▶ **Task to complete**: From the commentary on cynicism, Aristotle, and tragic catharsis, extract word for word the portion that opens with the words containing "Ngai then suggests" and closes with "waiting pool below.".

▶ **Excerpt to read**:
════════
Stephen Pokornowski writes:
“Virno points to cynicism’s limited receptivity to signals as forcing the vital context of emotion into formalisms and abstraction until they return simplified and unelaborated.”
This relates to what I have written about the autistic reduction in reading narrative — in film or TV as well as literature, really. The de-noising of the background. Its a making linear something more knotted originally. Spread it out in a semi-detached fashion. In one sense it is a superior adaptive strategy. Its schematic, rather than sensual.
This is the adaptive background to the new electronic mass society of the West. I see cynicism recycled in various forms on both the right and left. There is a strange de-sexualizing that goes on, too. Androgynous and affectless. This relates to what I experience even in reading a lot of “theory”, or lit-crit stuff. The private vocabularies and jargon aside, there is a sense of posturing, but also in lectures and live presentation a sort of intentional disheveled false modesty— it’s actually like a false modesty hiding a pretended erudition. Its sort of three layers of bullshit wrapped in one body.
But to bring this back to Ngai’s book for a second. Her quote of Adorno in the intro bears repeating…
“As Adorno’s analysis of the
historical origins of this aesthetic autonomy suggests, the separateness from “empirical society” which art gains as a consequence of the bourgeois revolution ironically coincides with its growing
awareness of its inability to signiﬁcantly change that society—a
powerlessness that then becomes the privileged object of the newly
autonomous art’s “guilty” self-reﬂection.”
Ngai then suggests this question of emotions and art can be traced back to Aristotle and his notions of catharis vis a vis Tragic drama. I have always felt that Aristotle was largely misread. Or at least over simplified. And certainly if one reads Heidegger on early Greek thought (pre Socratics) it is easy to feel the later Oxford reductions at work. Aristotle’s notion of a cathartic purging, and of tragedy drawing out feelings of fear and pity, is a very simplistic reading. For Greek tragedy was specifically built upon the cusp of a migrating from the daimonic irrational of the pagan Gods, to the rationalist and civic life of Athens at the time. The fear wasn’t a fear that comes to us from watching a horror film. Nor was it the fear of terrorists brought to us by the U.S. state dept. Nor was it the fear of jumping off the highest platform into a waiting pool below.
There are qualities of fear. And there are qualities of pity. And there are qualities of what is meant by purging. And what does that mean? Purging. Well, without getting into an entire analysis of Aristotle (though that might be worth doing at some point) the fact remains that terms like purging, and wonder and catharsis are highly qualified in a sense. As is the word *pleasure*. In the case of wonder (rhaumaston) the real core is mystery, and a mystery that there is no desire to solve, but a mystery that is really a sense of awe at our mortality, and…perhaps as importantly, an awe at what is being missed and has been missed, and for which we strive to reclaim some tiny glimpse or foothold from which we can reflect (mimetically) on this uncanny sense of loss. This is almost always left out of dry academic readings of Aristotle. So, purging is the elimination of chatter and mental debris and noise (and again, I think that the autistic quality of reading information is linked here). The sense of wonder as it happened in the event, the presenting of Tragic drama has been distorted by European (Anglo mostly) cultural readers steeped in an Enlightenment set of values and principles that instrumentally examine the world as something to conquer. In one sense this is the western Imperialist reading of Tragedy, and of catharsis and wonder. And of art in general, perhaps. Walter Benjamin saw that once the ritual, the mythic irrational was removed (the Dionysian, the aura) that something secular and usually fascist replaced it, and art was political. Frank Kermode wrote…
“Certainly, it seems, there must, even when we have achieved a modern degree of clerical scepticism, be some submission to the fictive patterns. For one thing, a systematic submission of this kind is almost another way of describing what we call ‘form.’ ‘An inter-connexion of parts all mutually implied’; a duration (rather than a space) organizing the moment in terms of the end, giving meaning to the interval between tick and tock because we humanly do not want it to be an indeterminate interval between the tick of birth and the tock of death. That is a way of speaking in temporal terms of literary form. One thinks again of the Bible: of a beginning and an end (denied by the physicist Aristotle to the world) but humanly acceptable (and allowed by him to plots).”
════════
▶ **Data segment**:
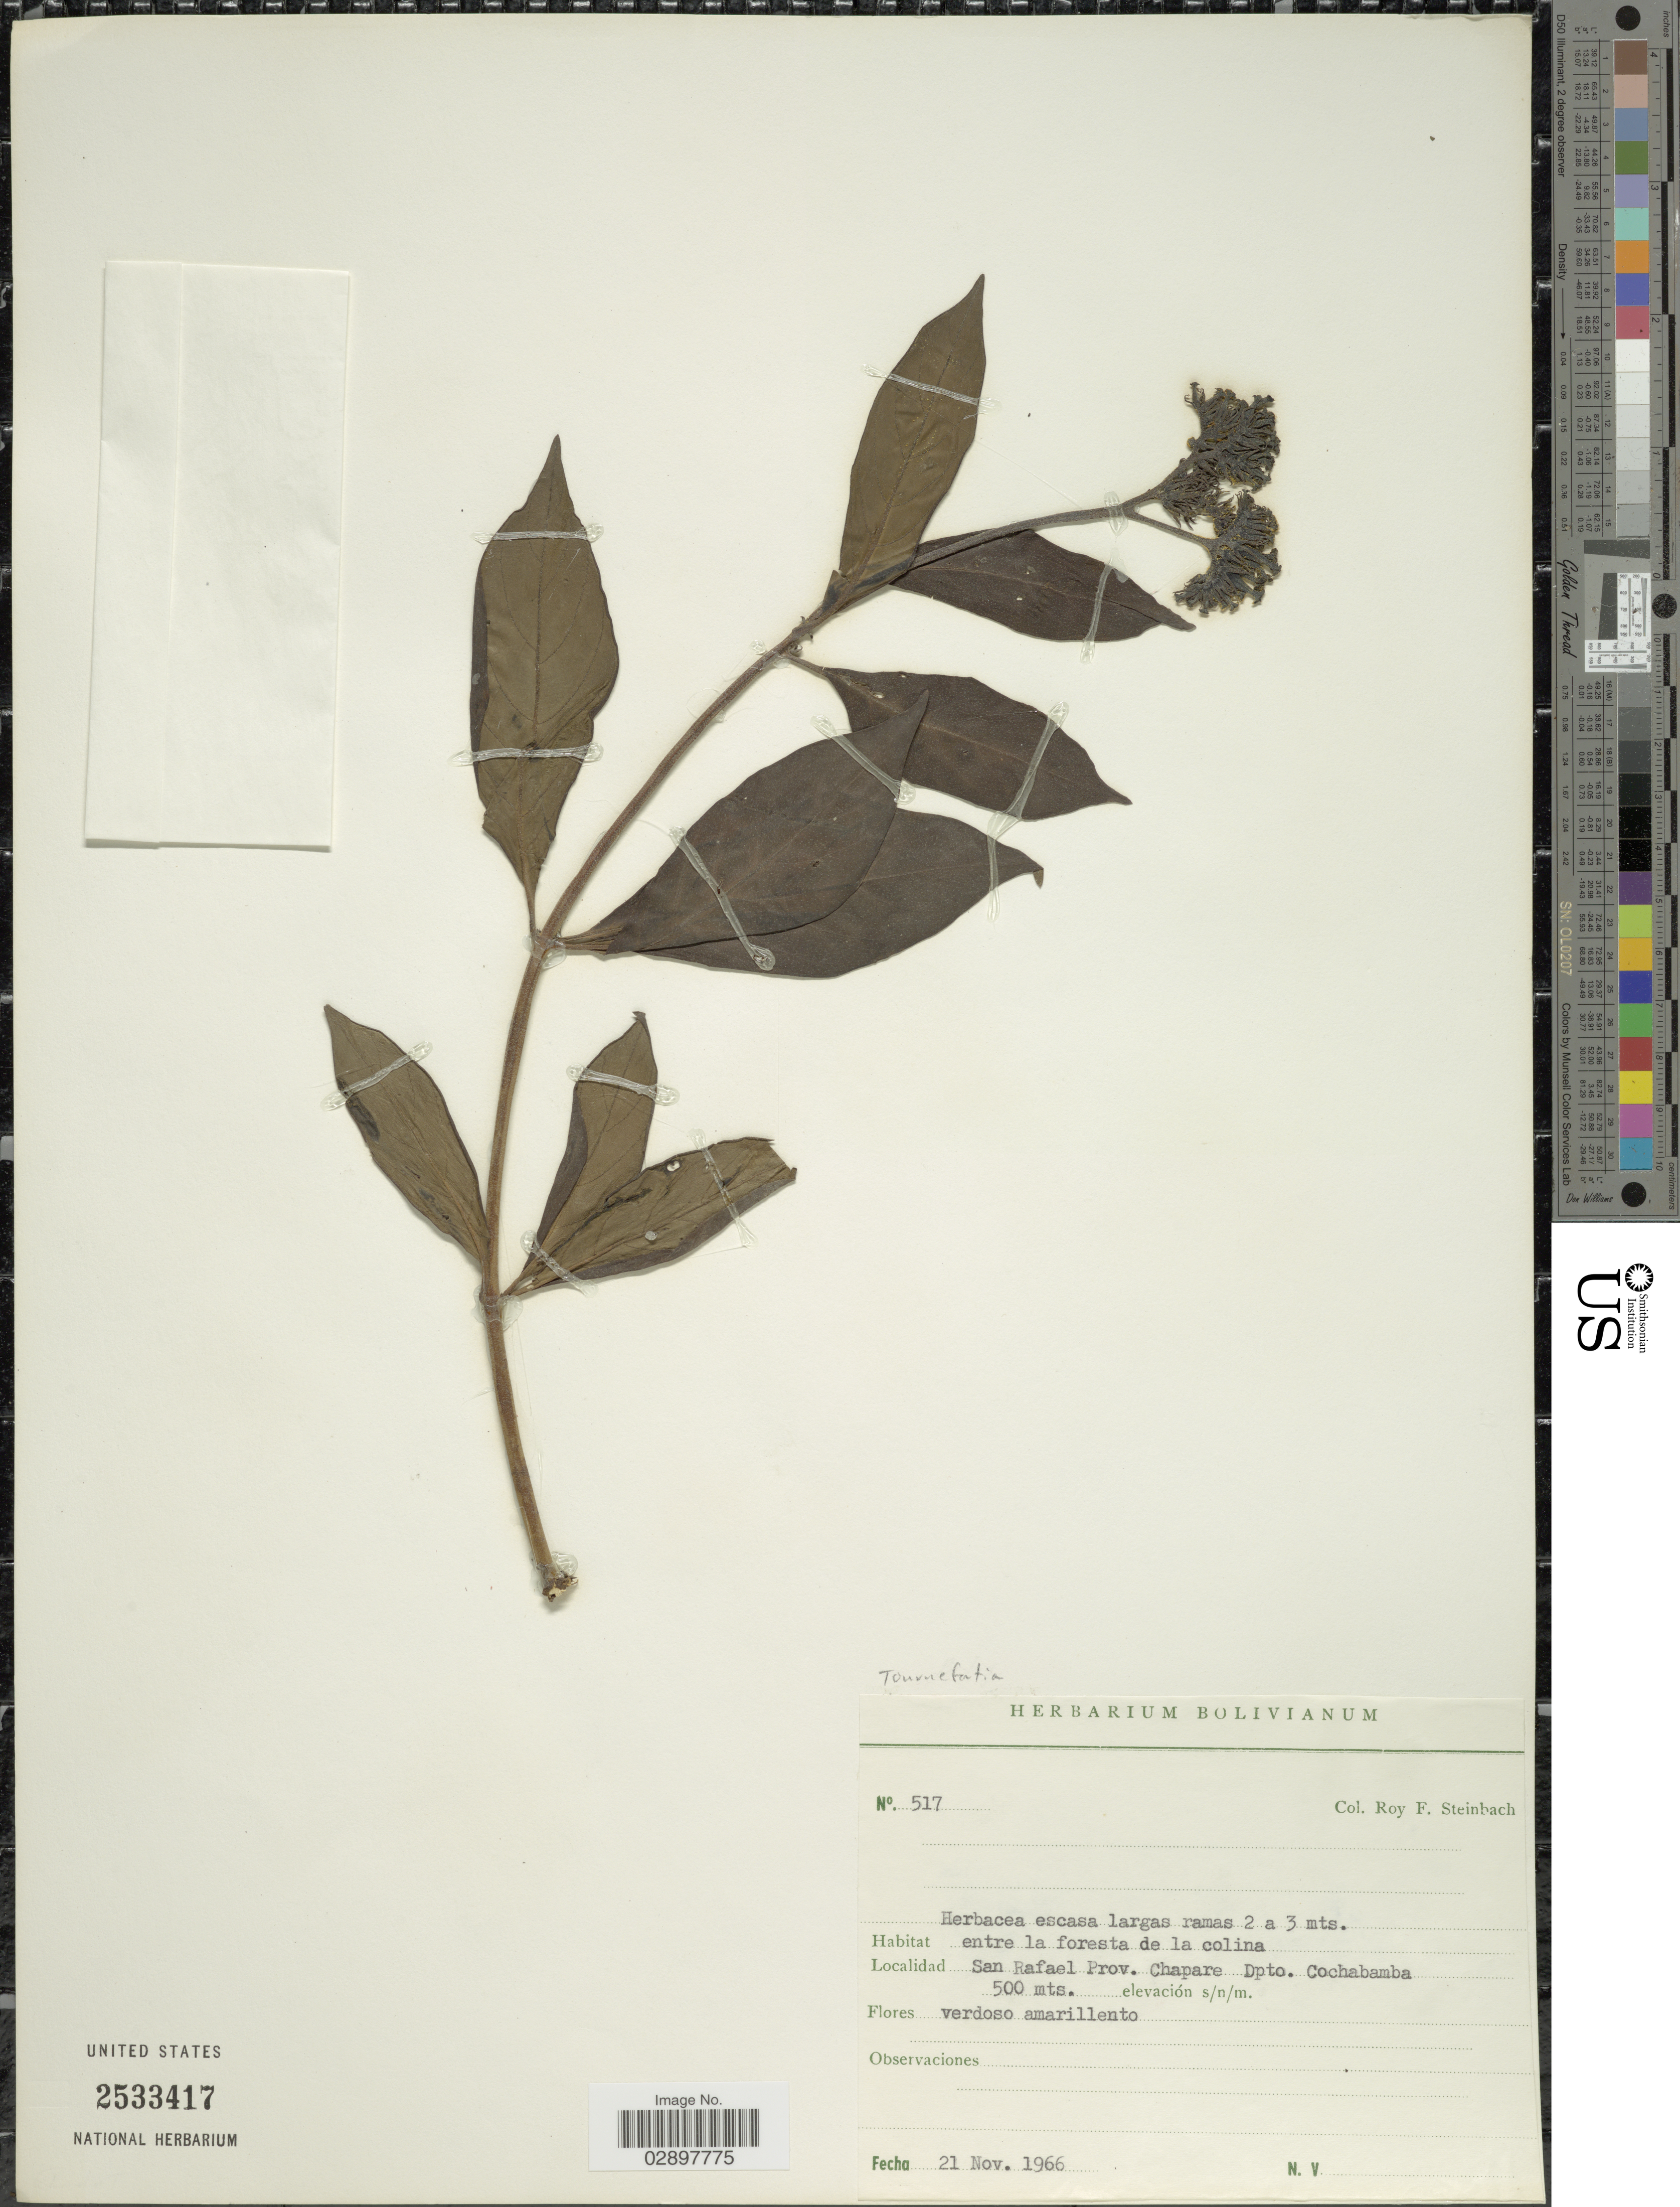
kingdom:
════════
▶ **Correct result**:
Ngai then suggests this question of emotions and art can be traced back to Aristotle and his notions of catharis vis a vis Tragic drama. I have always felt that Aristotle was largely misread. Or at least over simplified. And certainly if one reads Heidegger on early Greek thought (pre Socratics) it is easy to feel the later Oxford reductions at work. Aristotle’s notion of a cathartic purging, and of tragedy drawing out feelings of fear and pity, is a very simplistic reading. For Greek tragedy was specifically built upon the cusp of a migrating from the daimonic irrational of the pagan Gods, to the rationalist and civic life of Athens at the time. The fear wasn’t a fear that comes to us from watching a horror film. Nor was it the fear of terrorists brought to us by the U.S. state dept. Nor was it the fear of jumping off the highest platform into a waiting pool below.